2.6 Strategi Pemberian Pakan
Ukuran lebih kecil dari bukaan mulut larva. Dalam masa larva selama 10 hari ikan bawal diberi pakan artemia ukuran 20 mm dan lebih kecil dari bukaan mulut larva bawal tersebut. Artemia mudah dideteksi dan dimangsa larva dan benih Artemia mudah didieksi oleh larva dikarenakan warnanya yang merah, bau yang cukup menyengat dan pakan artemia mudah dicerna dikarenakan pakan alami dan mempunyai serat yang tidak terlalu tinggi.
Pada ukuran 10 hari sampai 45 hari pemberian menggunakan pakan tepung berupa pakan hivrofit. Pada pakan tepung pemberian Vitamin C yang dibutuhkan loeh tubuh ikan dalam memproses memperkuat daya tahan tubuh ikan dan telur bebek untuk membuat pakan tersebut mempunyai aroma yang menyengat sehigga pakan akan mudah diditeksi oleh ikan sehingga di makan semua dan lebih effisen dalam penggunakan pakan. Serta pakan harus mengandung nutrisi tinggi dan seimbang, nutrisi yang baik untuk ikan bawal untuk larva protein 40 % dan benih ikan bawal protein 30 – 35 %. Pada pakan tepung yang mempunyai serat yang seimbang kurang dari 15 % dan hewani yang mudah dicerna dalam tubuh ikan dikarenakan omnivore lebih cepat mencerna hewani di banding nabat yang masih tersisa seratnya dalam feses.
2.7 Metode Pemberian Pakan
Metode pemberian pakan dikakukan dengan menggunakan At satiation untuk larva 3 – 10 hari merupakan teknik pemberian pakan yang sesuai dengan kemampuan konsumsi atau kebutuhan ikan dan menggunakan metode Feeding rate 4 % untuk pemeliharaan benih pemberian dilakukan 3 kali sehari. Sistem teknologi budidaya ekstensif dengan menggunkan kolam tanah bagian dasar dan pematang tanah dan penggunaan pakan 50 % pakan alami dan 50 % pakan buatan.

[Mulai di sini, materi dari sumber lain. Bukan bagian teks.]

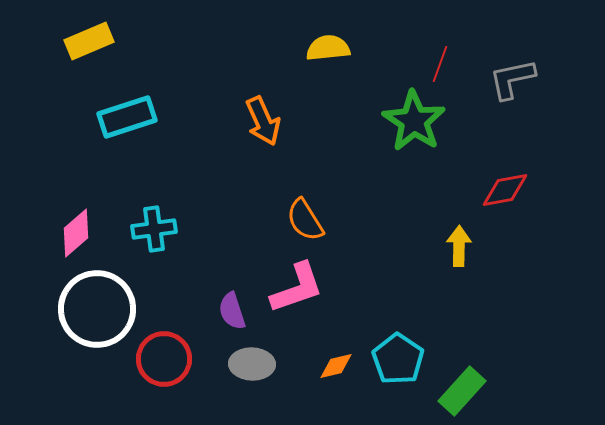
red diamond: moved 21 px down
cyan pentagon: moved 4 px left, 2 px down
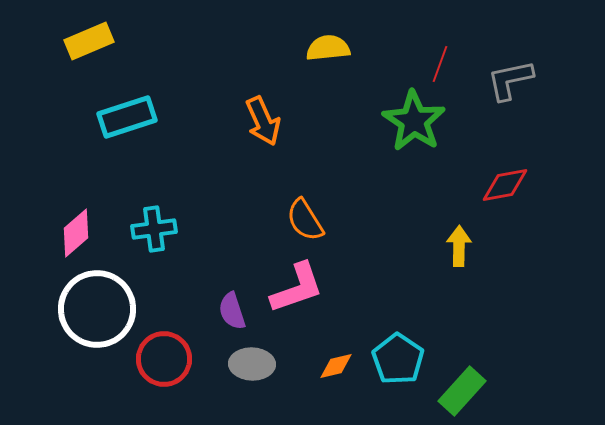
gray L-shape: moved 2 px left, 1 px down
red diamond: moved 5 px up
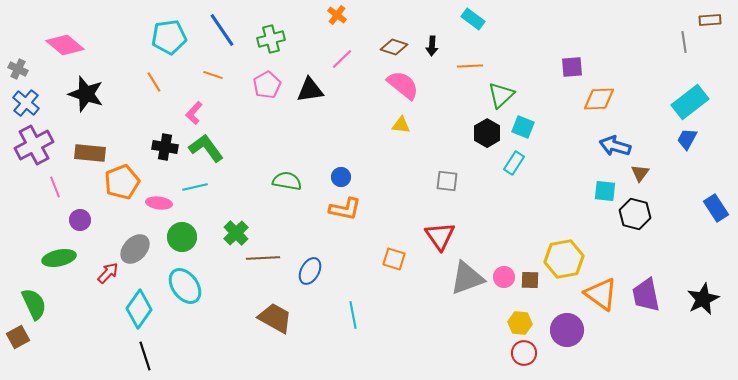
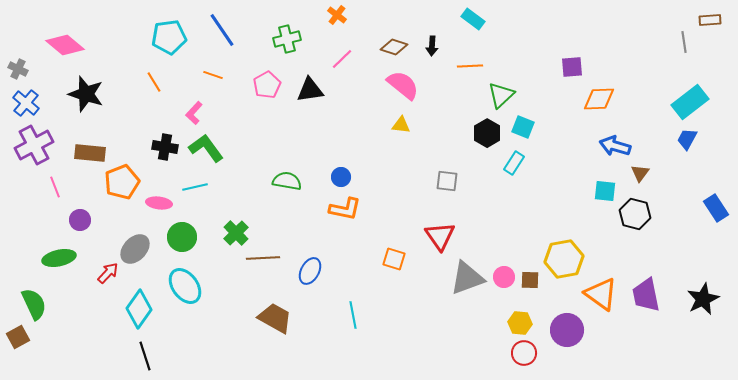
green cross at (271, 39): moved 16 px right
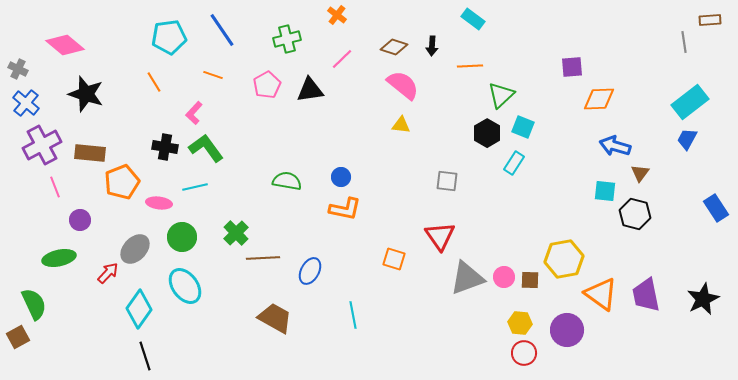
purple cross at (34, 145): moved 8 px right
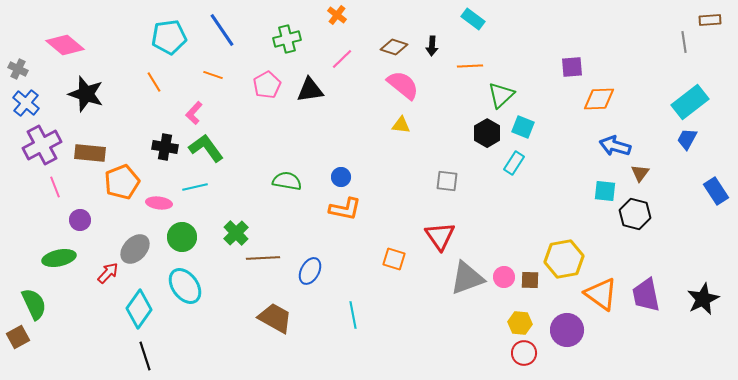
blue rectangle at (716, 208): moved 17 px up
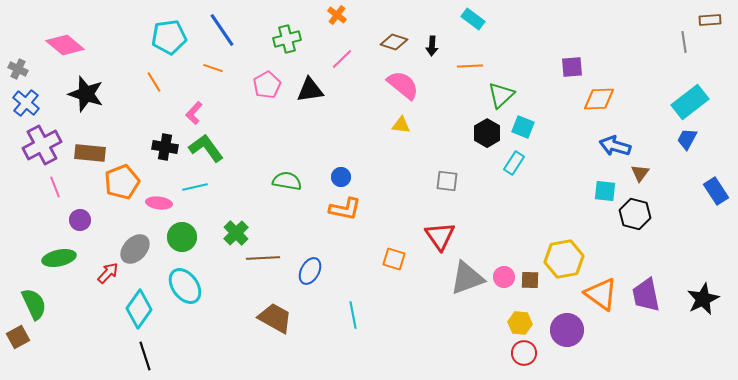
brown diamond at (394, 47): moved 5 px up
orange line at (213, 75): moved 7 px up
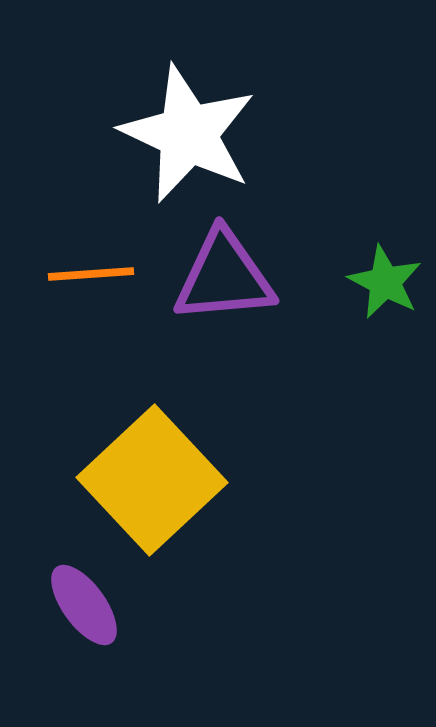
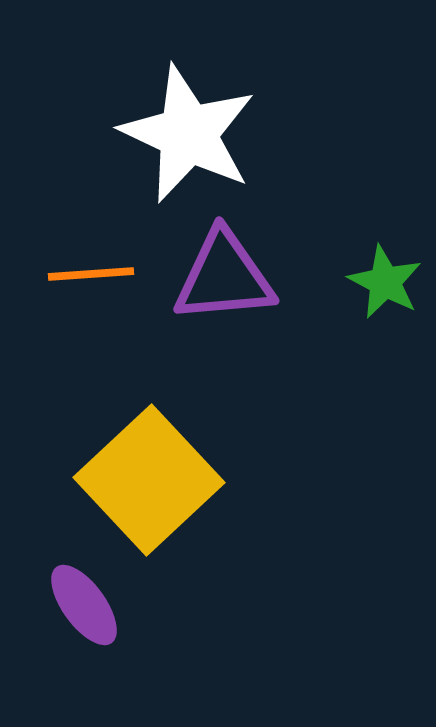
yellow square: moved 3 px left
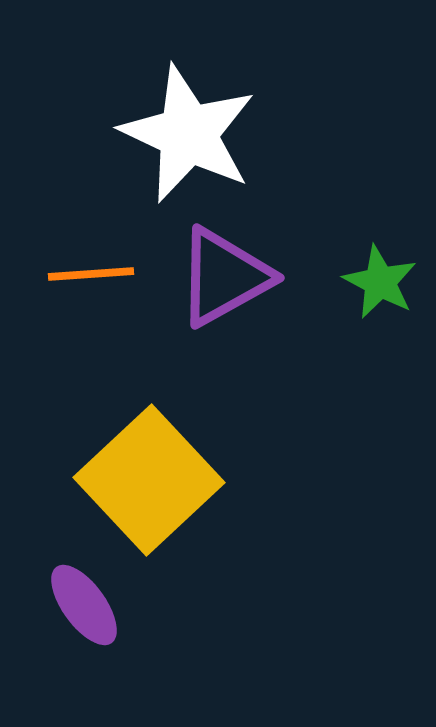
purple triangle: rotated 24 degrees counterclockwise
green star: moved 5 px left
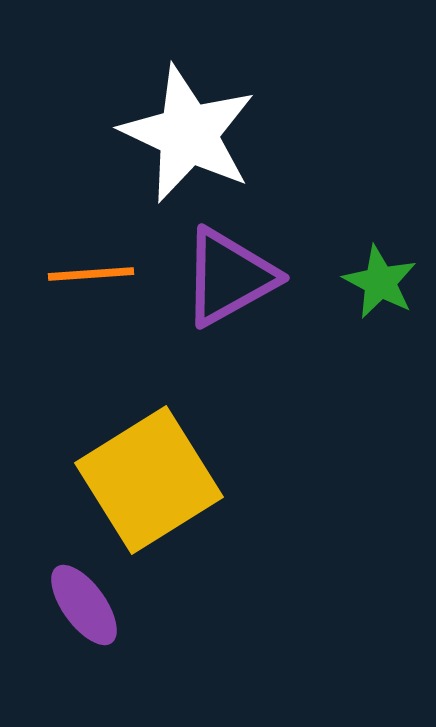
purple triangle: moved 5 px right
yellow square: rotated 11 degrees clockwise
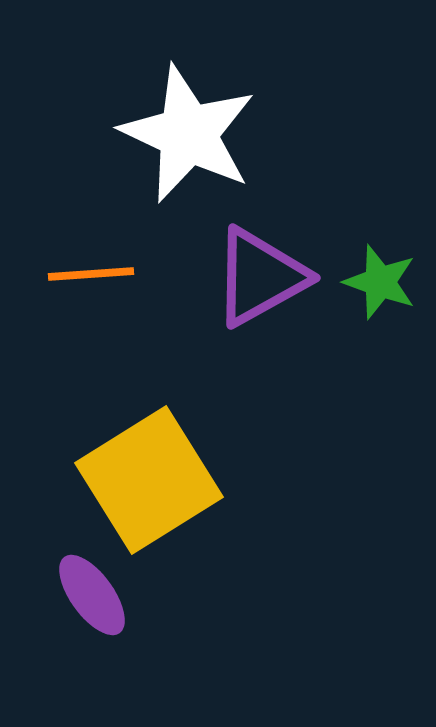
purple triangle: moved 31 px right
green star: rotated 8 degrees counterclockwise
purple ellipse: moved 8 px right, 10 px up
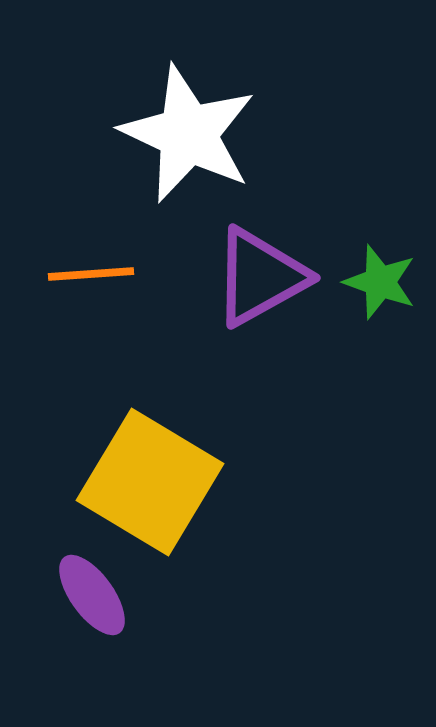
yellow square: moved 1 px right, 2 px down; rotated 27 degrees counterclockwise
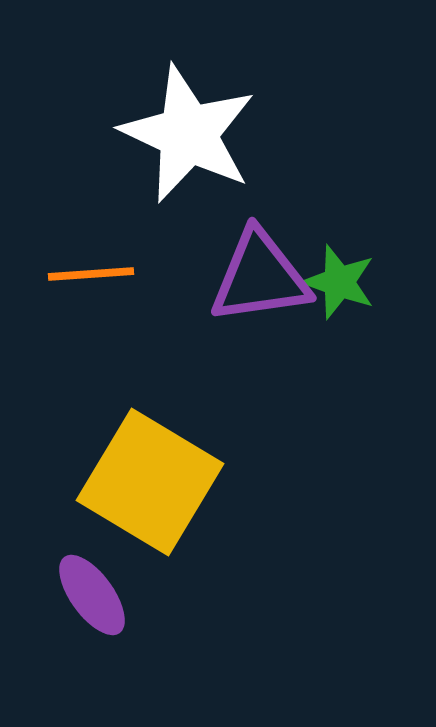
purple triangle: rotated 21 degrees clockwise
green star: moved 41 px left
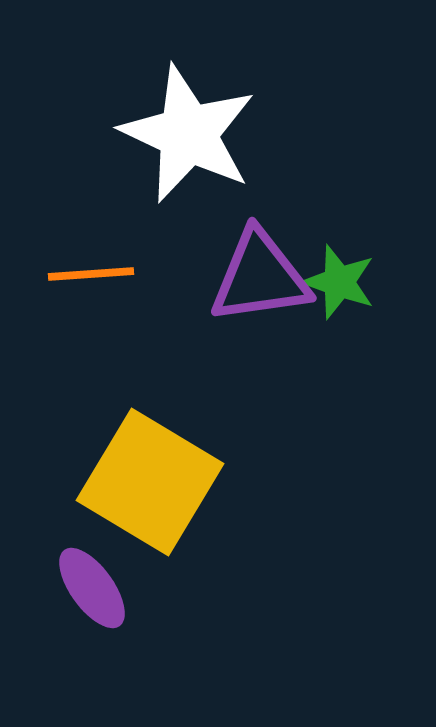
purple ellipse: moved 7 px up
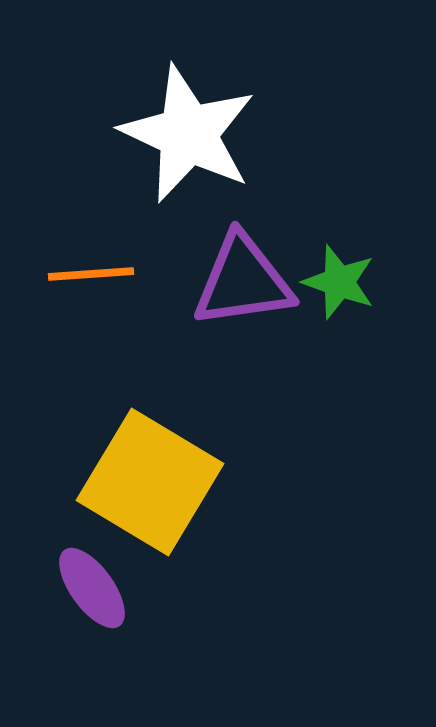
purple triangle: moved 17 px left, 4 px down
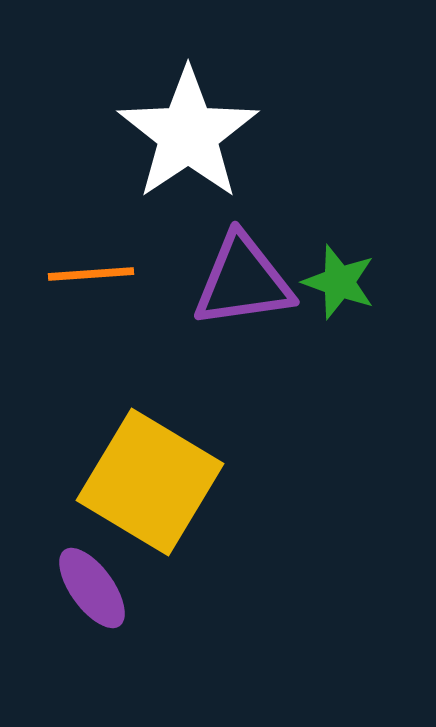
white star: rotated 13 degrees clockwise
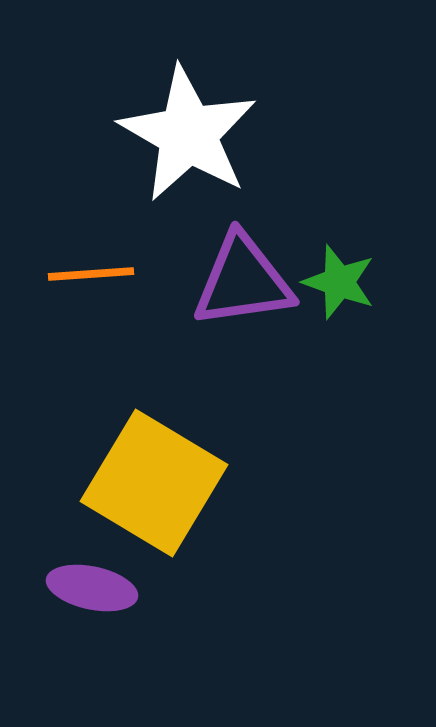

2.8. Hama dan Penyakit Ikan
Masalah terbesar yang sering dianggap menjadi penghambat budidaya ikan adalah munculnya serangan penyakit. Serangan penyakit yang disertai gangguan hama dapat menyebabkan pertumbuhan ikan menjadi sangat lambat (kekerdilan), mortalitas meningkat, konversi pakan manjadi sangat tinggi dan menurunnya hasil panen (produksi).